The Affect of Physical Activity on Sleep

Exercise is important for sleep, conversely, sleep is just as important as it is for exercise.

Exercise is important for sleep

Since both components have a direct influence on each other, it is not surprising that we constantly try to catch up on sleep to have enough energy during the day. But what if we try exercise a little more at the end of the day for better quality and quantity of sleep? 

Exercise is not only beneficial for your overall health and circulation, but research has shown the positive effects on quality of sleep. 

Exercise at least 150 mins each week

Research by the National Sleep Foundation found that people who followed the national guideline of 150 minutes of moderate to vigorous activity during the week saw their sleep quality improve by 65%.

These people also found that they were more rested compared to the less active participants. With around two thirds of people having difficulty sleeping at night and increasing daytime sleepiness, the importance of exercise during the week is becoming more important than ever.

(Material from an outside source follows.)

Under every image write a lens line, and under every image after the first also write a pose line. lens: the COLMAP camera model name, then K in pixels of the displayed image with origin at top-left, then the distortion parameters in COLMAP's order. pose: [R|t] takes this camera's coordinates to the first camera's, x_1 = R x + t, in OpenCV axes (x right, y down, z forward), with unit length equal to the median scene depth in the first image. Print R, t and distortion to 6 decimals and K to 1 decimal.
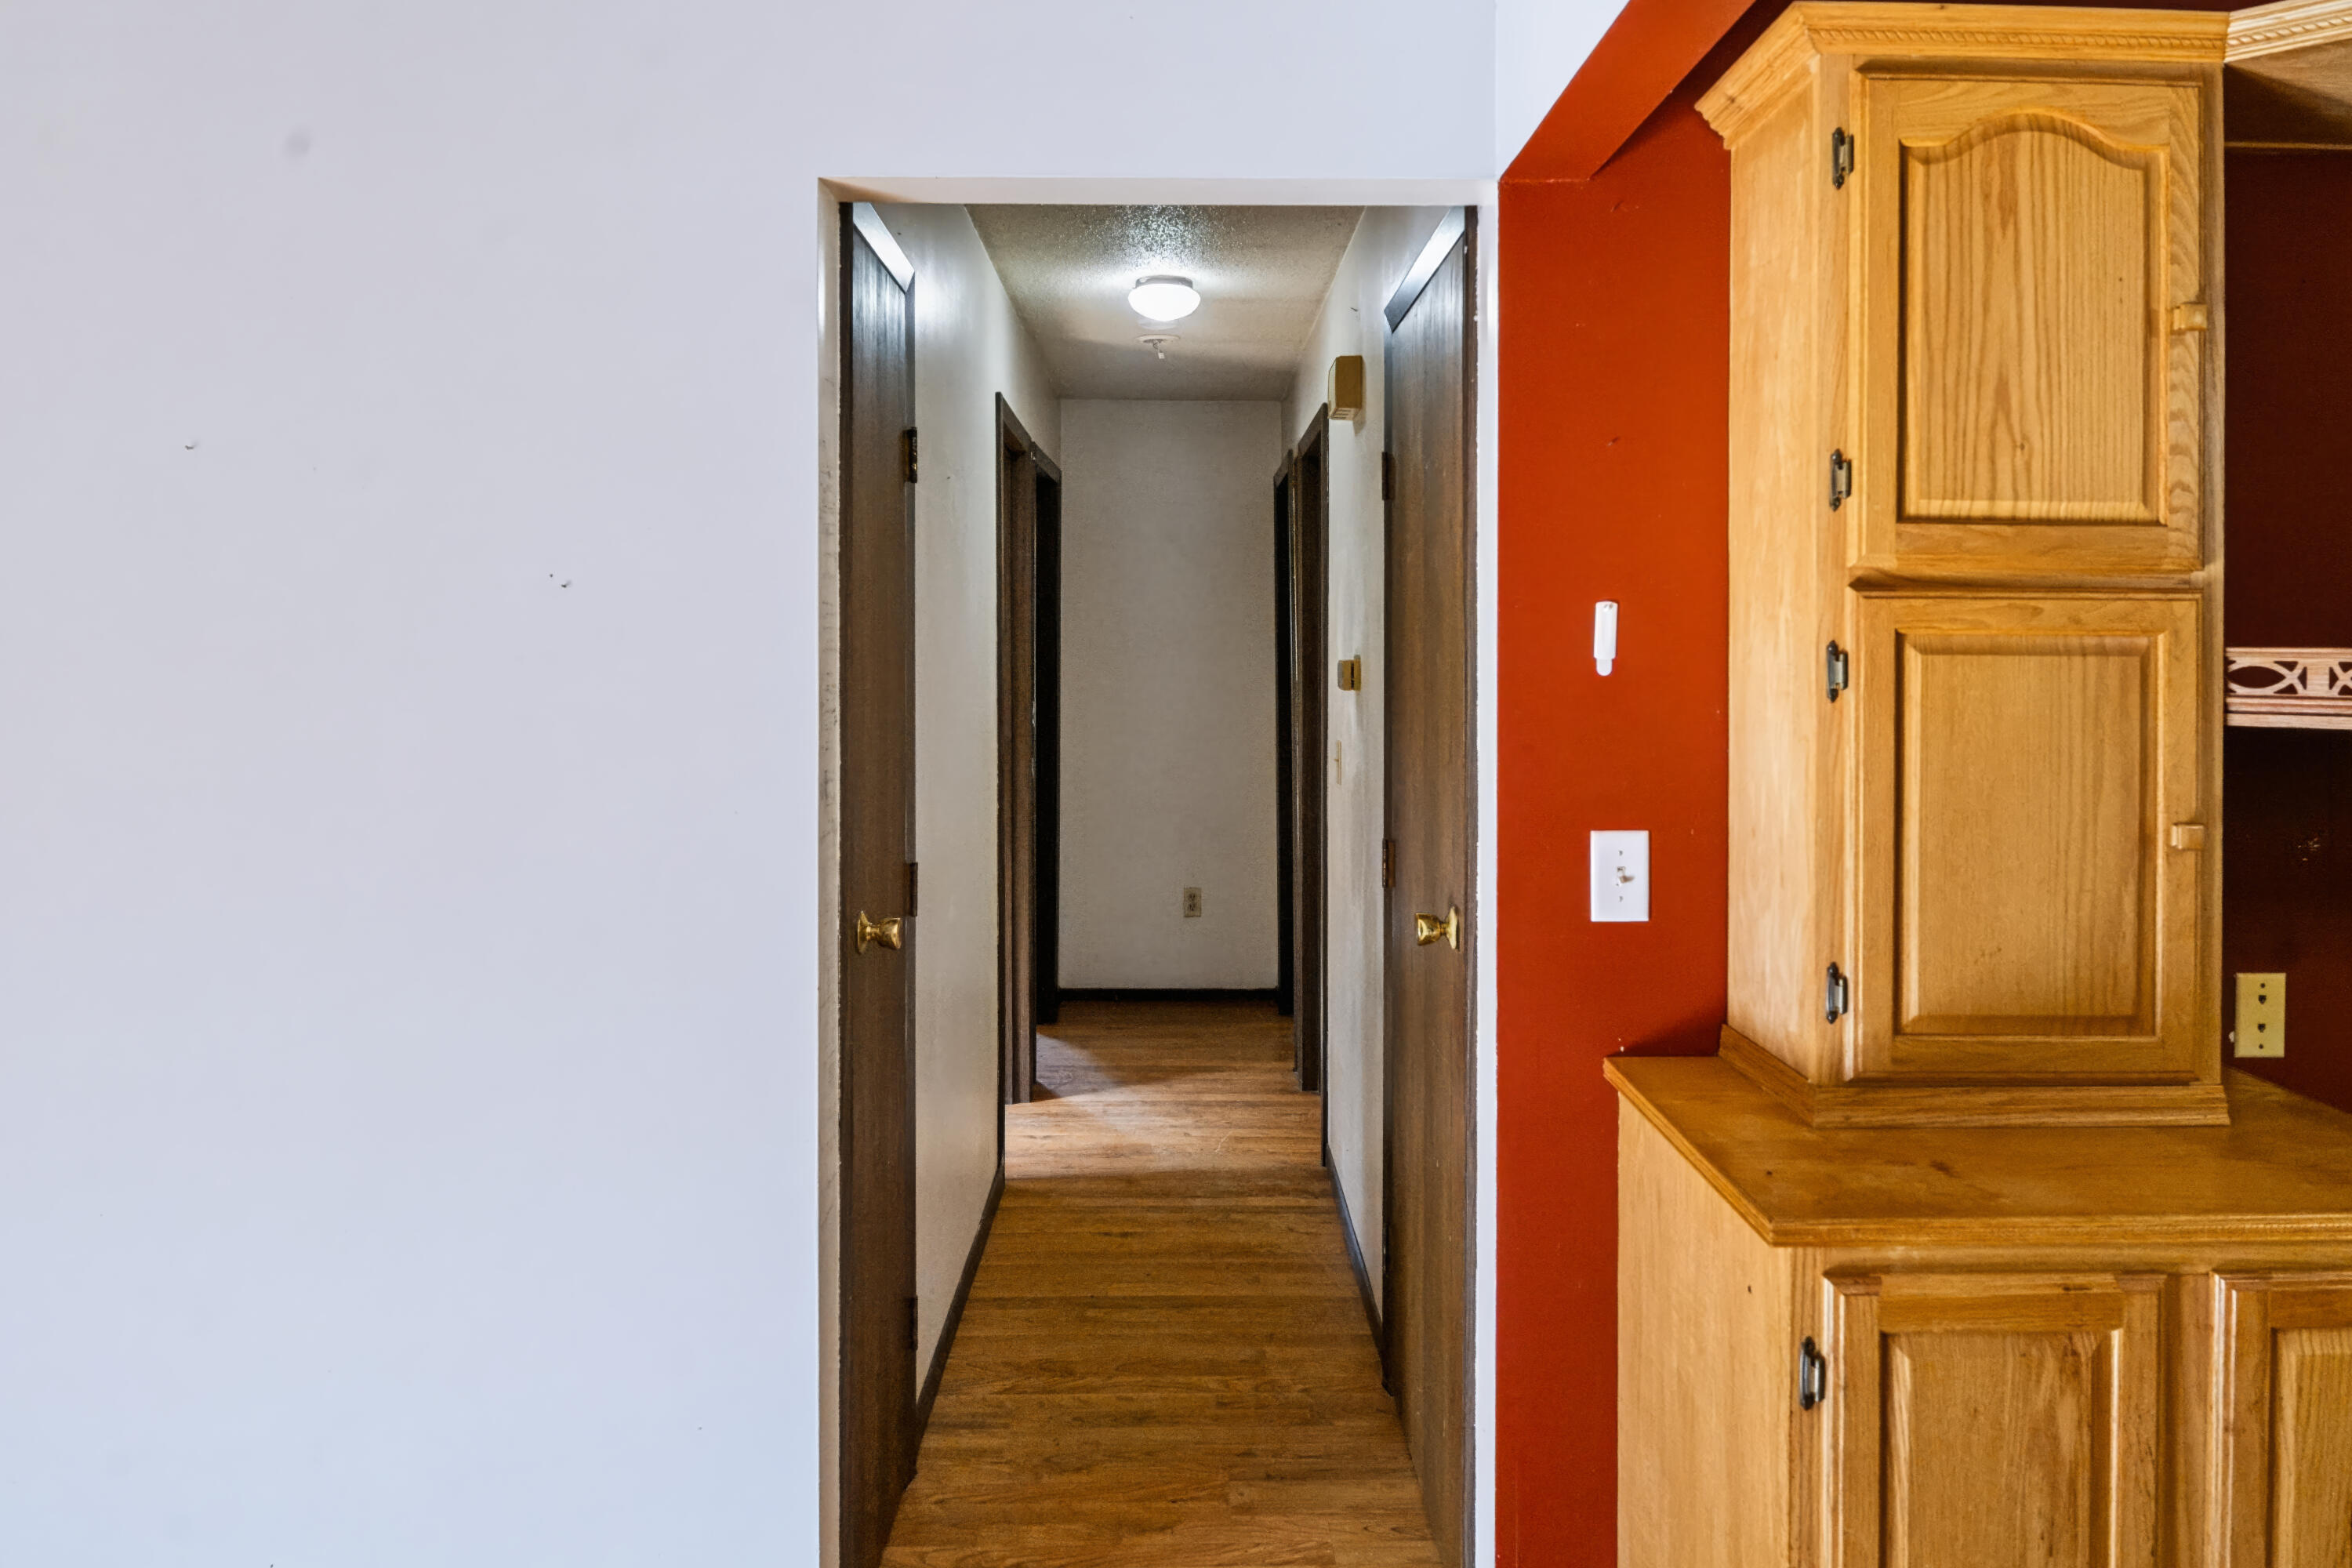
lens RADIAL K [[1611.8, 0, 1211.3], [0, 1611.8, 672.5], [0, 0, 1]] dist [0.001950, -0.020418]
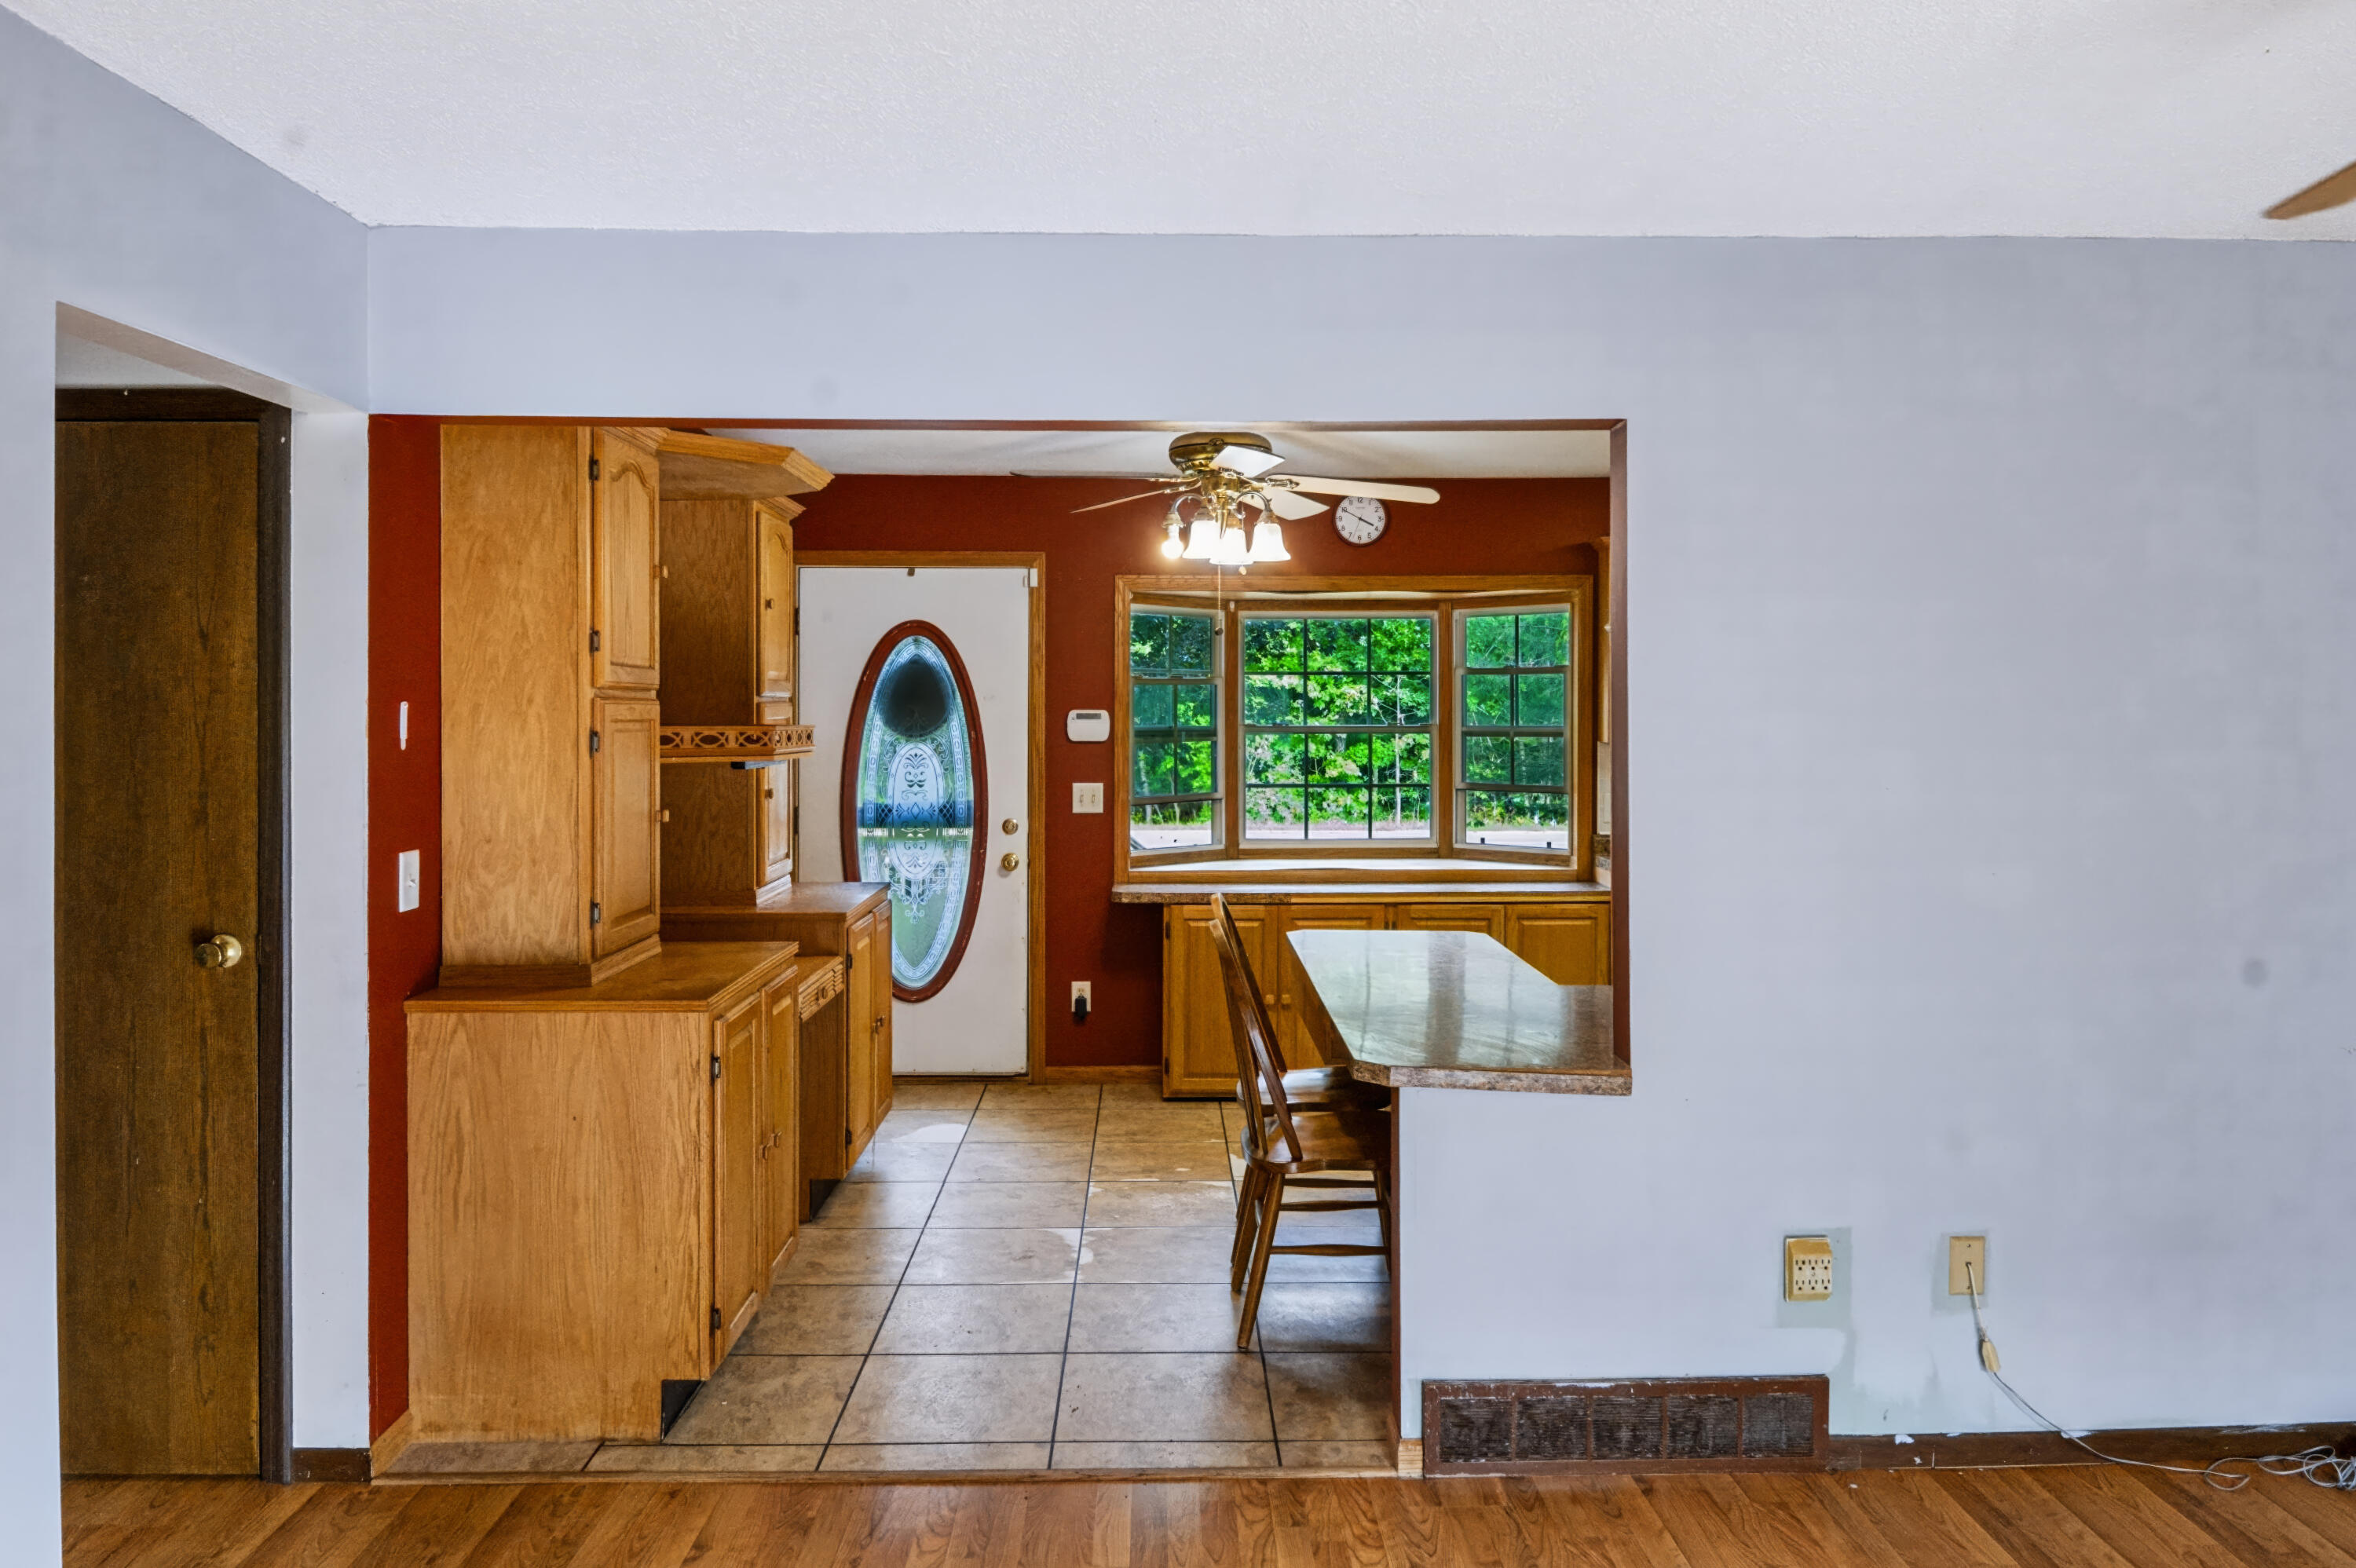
lens RADIAL K [[1614.4, 0, 1175.6], [0, 1614.4, 738.6], [0, 0, 1]] dist [0.001950, -0.020418]
pose [[0.012460, -0.022533, 0.999668, -1.497501], [0.017046, 0.999606, 0.022319, -0.035722], [-0.999777, 0.016762, 0.012839, 0.292881]]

Exercise also reduced the number of leg cramps while sleeping by up to 68%, and nearly half of respondents reported a decrease in their difficulty concentrating when they were tired. 


Exercise and Hormones

Sleep provides an opportunity to restore functions in the body, including tissue repair and muscle growth.

During your deep sleep cycleyour blood pressure drops. Furthermore, your breathing becomes deeper and much slower. There is little brain activity here, so more blood is available to your muscles. This provides more oxygen and nutrients and allows healing and growth. New cells are generated, and existing tissues and muscles are supplied with energy again. During this stage, your pituitary gland also releases growth hormone, which further aids in muscle repair, tissue growth, and fertility. 

Other important hormones are known as ghrelin and leptin. Our hunger hormones also rely on sleep to maintain their healthy balance. Leptin is your hunger hormone that is released when you recognise the body that it is saturated, while ghrelin detects when your body needs energy and you are hungry.

When you haven’t slept enough, your hunger hormones can counter your ambitions to stay healthy. Ghrelin usually increases as leptin decreases, and you will feel hungry, although your body may not need the energy. You will feel hungrier than if you were rested.

Another hormone called insulin, which controls your blood sugar level, is also affected. If we suffer from prolonged sleep deprivation, there may be a risk of diabetes because lack of sleep increases the amount of sugar in the blood. Again, an increase in blood sugar causes us to crave more sugar, which further drives us to develop a greater tendency to malnutrition. Hence, weight gain is the general consequence.